Pennsylvania dairy farmers have asked a state agency to zero out a farmer premium, saying it’s distributed unfairly and discourages in-state processing.
“If we can’t make something equitable, we shouldn’t have it,” said John Painter, a Tioga County farmer representing the Pennsylvania Farm Bureau.
Wednesday’s Milk Marketing Board hearing on the over-order premium was the first since Farm Bureau’s November vote to support eliminating the payment.
Pennsylvania farmers receive the premium only if their milk is processed and sold in the state as beverage milk. Milk that crosses state lines, or is made into cheese or ice cream, is ineligible.
Those criteria provide an incentive for Pennsylvania processors to handle out-of-state milk while sending local milk elsewhere, said Tim Wood, a Tioga dairy farmer.
The Milk Marketing Board has been working to address farmers’ concerns since 2018, but that hasn’t been easy. An ill-considered change to the premium could trespass the clause in the US Constitution that prevents states from regulating commerce with other states.
But farmer frustration has been smoldering since well before the current board leadership was installed. It finally boiled over at last year’s Farm Bureau meeting.

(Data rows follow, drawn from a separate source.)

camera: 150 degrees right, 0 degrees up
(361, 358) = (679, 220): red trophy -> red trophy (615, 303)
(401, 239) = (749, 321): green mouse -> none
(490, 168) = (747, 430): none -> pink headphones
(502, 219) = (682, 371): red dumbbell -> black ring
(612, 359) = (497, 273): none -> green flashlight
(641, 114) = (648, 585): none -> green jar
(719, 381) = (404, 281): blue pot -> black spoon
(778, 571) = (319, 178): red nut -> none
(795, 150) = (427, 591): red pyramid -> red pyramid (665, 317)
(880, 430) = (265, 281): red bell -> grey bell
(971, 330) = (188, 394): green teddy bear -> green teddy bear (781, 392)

Wood said the group’s delegates initially voted on a resolution to withdraw support for the Milk Marketing Board itself. That motion was defeated before the vote to end the over-order premium passed by a roughly 2-1 margin.
“What is fair and equitable about a state-mandated regulatory pricing system that picks winners and losers among farmers all facing the same challenges?” Wood said.

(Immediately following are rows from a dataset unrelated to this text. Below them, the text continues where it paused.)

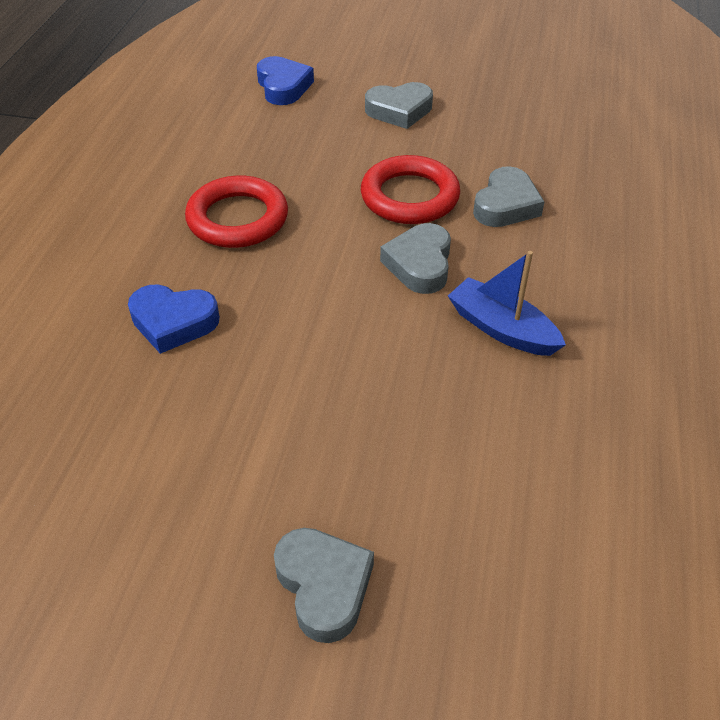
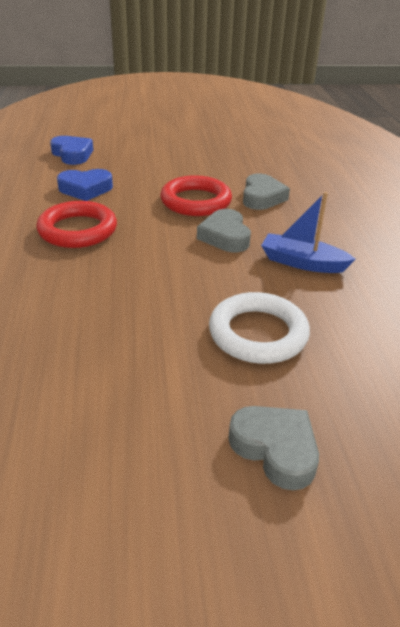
camera: 20 degrees left, 10 degrees down
(173, 322) = (59, 300): blue heart -> blue heart (85, 189)
(385, 425) = (258, 333): none -> white ring
(399, 110) = (161, 158): grey heart -> none

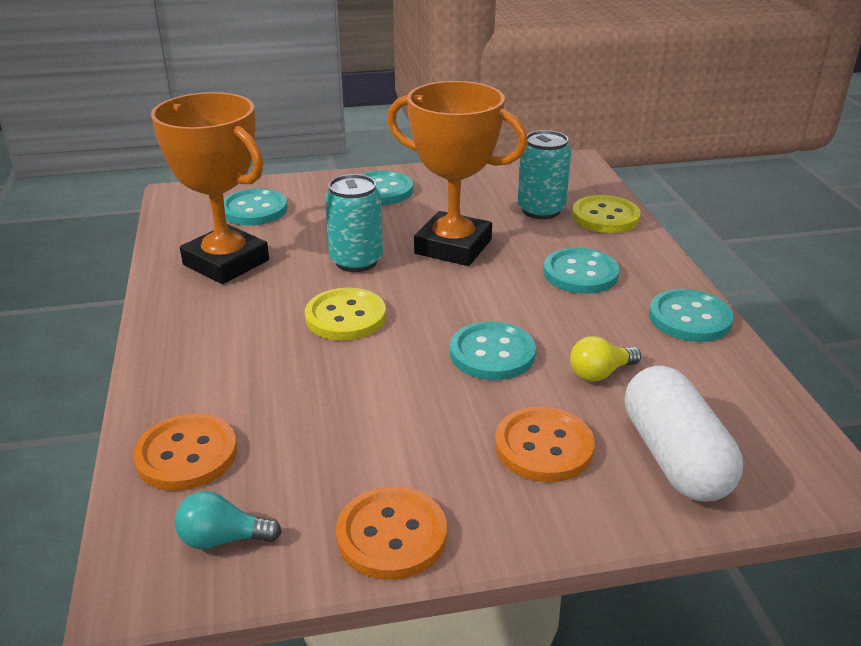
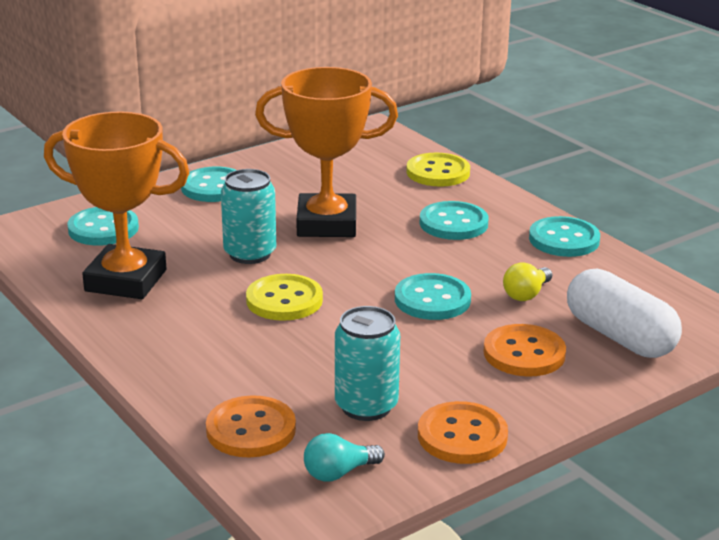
camera: 25 degrees left, 5 degrees down
(541, 210) = (378, 177): turquoise can -> turquoise can (366, 406)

At his farm, Wood said he doesn’t receive any money from the premium. His milk from him is processed in Maryland.
In advance of the hearing, the Ag Department submitted written testimony asking the Milk Marketing Board to consider reforming the premium, while Painter and Wood sent testimony asking the board to eliminate the payment.
The Pennsylvania Association of Milk Dealers asked the board to strike all or parts of these submissions, saying they went beyond the stated scope of the hearing — the level and duration of the premium.
Wendy Yovenir, an attorney for the milk dealers, said allowing the additional testimony would not have given her group’s accountants enough time to prepare analysis for a response.
The day before the hearing, the board allowed Painter and Wood to present their testimony, minus the passages deemed off topic.
Deputy Ag Secretary Greg Hostetter was allowed to present his agency’s testimony, but the board said it would not consider his statement when it set the premium.
Board Chairman Rob Barley said he recognized the importance of broad discussions about the over-order premium, but the timing didn’t work for this meeting.
“We want to work with each and every one of you to develop a system that is a strong, fair system,” he said.
“We’re here to be a partner as well,” Hostetter said.
Dairy farmer Matt Espenshade, representing Pennsylvania State Grange, and dairy activist Arden Tewksbury were among those urging the board to maintain the premium at its current level of $1 per hundredweight.
Espenshade said the premium will help farmers cope with rising input costs and continuing marketing deductions from milk checks.
Tewksbury championed the premium’s creation back in the 1980s, in part because the state was willing to listen to farmers’ concerns.
“You could not get the support from Washington,” he said.
Tewksbury also noted that Pennsylvania farmers who previously supplied the Readington Farms plant in New Jersey were losing the premium that processor had supplied.
Readington’s parent company, which also owns ShopRite grocery stores, decided last year to buy its milk from a third party. The company negotiated to obtain other markets for its former direct shippers.
The board is expected to announce the new over-order premium amount later this month. The premium is usually set for six months at a time.